------ Document ------
But was there more to the reign of Louis XIV than a shiny French utopia? Born into a time of civil strife, Louis was a product of war. He fought constantly, against his neighbors, against Protestants, against the world. And even as his armies racked up victories, they sowed the seeds of Le Grand Siècle’s bitter end. One of the great, towering figures of history, this is the complex life of France’s brightest royal star.
The Sun Rises
It was a dark and stormy night. And, no, we’re not cribbing lines from Snoopy’s typewriter, that is literally how the story of Louis XIV starts!
Anyway, it was a dark and stormy night, and Louis XIII was cursing his awful luck. Thanks to the inclement weather, the king of France had become trapped at the apartments of his wife, Anne of Austria.
And this was a problem because Louis XIII and Anne detested one another. Not in an ‘arguing about the dishes’ kinda way, this was hatred burning so bright it could be seen from space. As a result, the royal couple hadn’t produced a single heir during their long marriage.
That all changed that stormy night.
Trapped together, Louis XIII and Anne evidently put aside their differences. By the time the sun rose the next morning, Anne was pregnant with the future king. At least, that’s the official version. The unofficial one is that Anne may have been canoodling with her confidant, Cardinal Jules Mazarin, and the “dark and stormy night” story was concocted to save everyone embarrassment.
Whatever the truth, nine months later, on September 5, 1638, the future Sun King was born. Almost from the moment he emerged, Louis XIV was being force-fed evidence of his own importance.
Anne was a strict Catholic, who told her son he was chosen by God to lead France, even giving him the nickname Dieudonné, “Given by God”. When Louis’ brother Philippe was born two years later, she made the boy wear dresses and referred to him as “my little girl,” as if to remove any threat he might pose to Louis’s claim on the throne.
Not that Louis’s childhood was all pampered.
For one thing, Anne’s belief in God’s plan for her son made her somewhat careless as a mother. The future king nearly drowned as a toddler because Anne wasn’t paying attention. For another thing, Louis had just been born into mid-17th Century France.
And mid-17th Century France was a society devouring itself.
Rather than a unified nation, 1640’s France was badly fractured, with many provinces under de facto control of not the crown, but powerful nobles. When Louis XIII died in 1643, Anne and Cardinal Mazarin set up a regency to rule in Louis XIV’s name and tried to reign in the power of these nobles.
Unfortunately, those nobles would rather burn the world than let their power decrease.
In 1648, France exploded into an ugly civil war known as the Fronde, right in the middle of a separate war with Spain.
At the Fronde’s height, a Parisian mob stormed the royal palace, baying for Louis’s blood.
------ Material provided ------
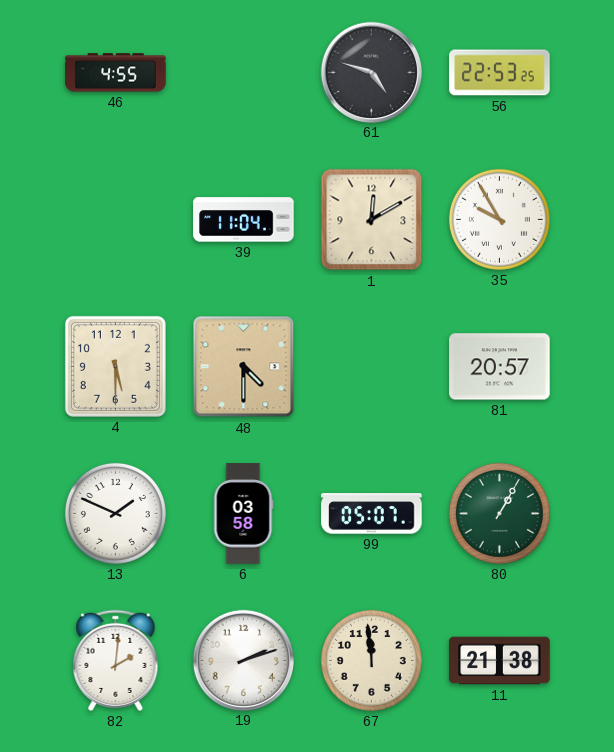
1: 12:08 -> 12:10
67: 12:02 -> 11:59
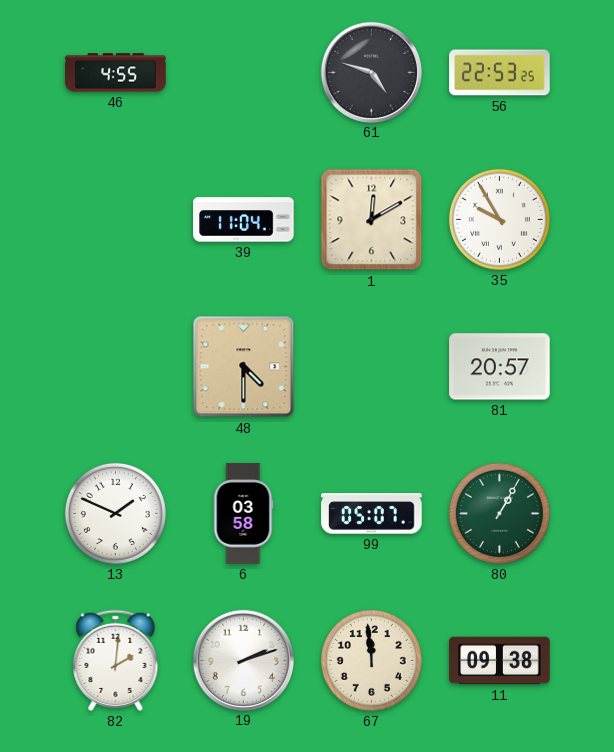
4: 5:30 -> none
11: 21:38 -> 09:38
------
What you need to do:
1/ Summarize the passage on Louis XIV in two sentences.
2/ Answer these questions from the passage on Louis XIV:
(a) What nickname did Anne give her son, and what does it mean?
(b) In what year did Louis XIII die?
(c) Which country was France already fighting when the Fronde broke out?
3/ Write the next part of the passage on Louis XIV, starting right after its final sentence.
The material has no connection to the passage on Louis XIV.

Outputs in order:
1/ Louis XIV was born on September 5, 1638, officially after a stormy night trapped his estranged parents together, though rumor held that Cardinal Mazarin may have been involved, and his mother, Anne of Austria, raised him to believe God had chosen him to lead France. After Louis XIII died in 1643, Anne and Mazarin ruled as regents and tried to curb the powerful nobles, who in 1648 plunged France into the civil war known as the Fronde.

2/
(a) Dieudonné, meaning "Given by God."
(b) 1643.
(c) Spain.

3/
Luckily, this particular mob was less interested in recreational decapitation than most Parisian mobs, and they left Louis alive after the boy pretended to be asleep. Still, the incident badly scarred him. For the rest of his life, Louis would regard the French capital with utmost loathing. By 1654, Marazin had won the Fronde for the crown. That same summer, the cardinal had 15-year old Louis crowned king in a ceremony attended by almost no-one.
Not that Mazarin needed the crowds. He was the real power behind the teenage king, and everyone already knew it.
But Mazarin wasn’t the cartoon villain you’re probably expecting.
Although he kept Louis XIV on a short leash, he also taught him the dark arts of politics. How to manipulate people, how to convince them your great idea was their great idea. Gifts that would serve the young king well. But Mazarin also gave the boy a gift he was less happy with. When Louis decided to marry Mazarin’s niece, Mazarin was all like “Uh, no. You’re marrying this Spanish princess to symbolically mark the end of this stupid war we’ve been fighting. Deal with it.”
And that was how, in 1660, Louis XIV came to marry Maria Theresa of Spain, a woman he hated only marginally less than his father had hated Anne.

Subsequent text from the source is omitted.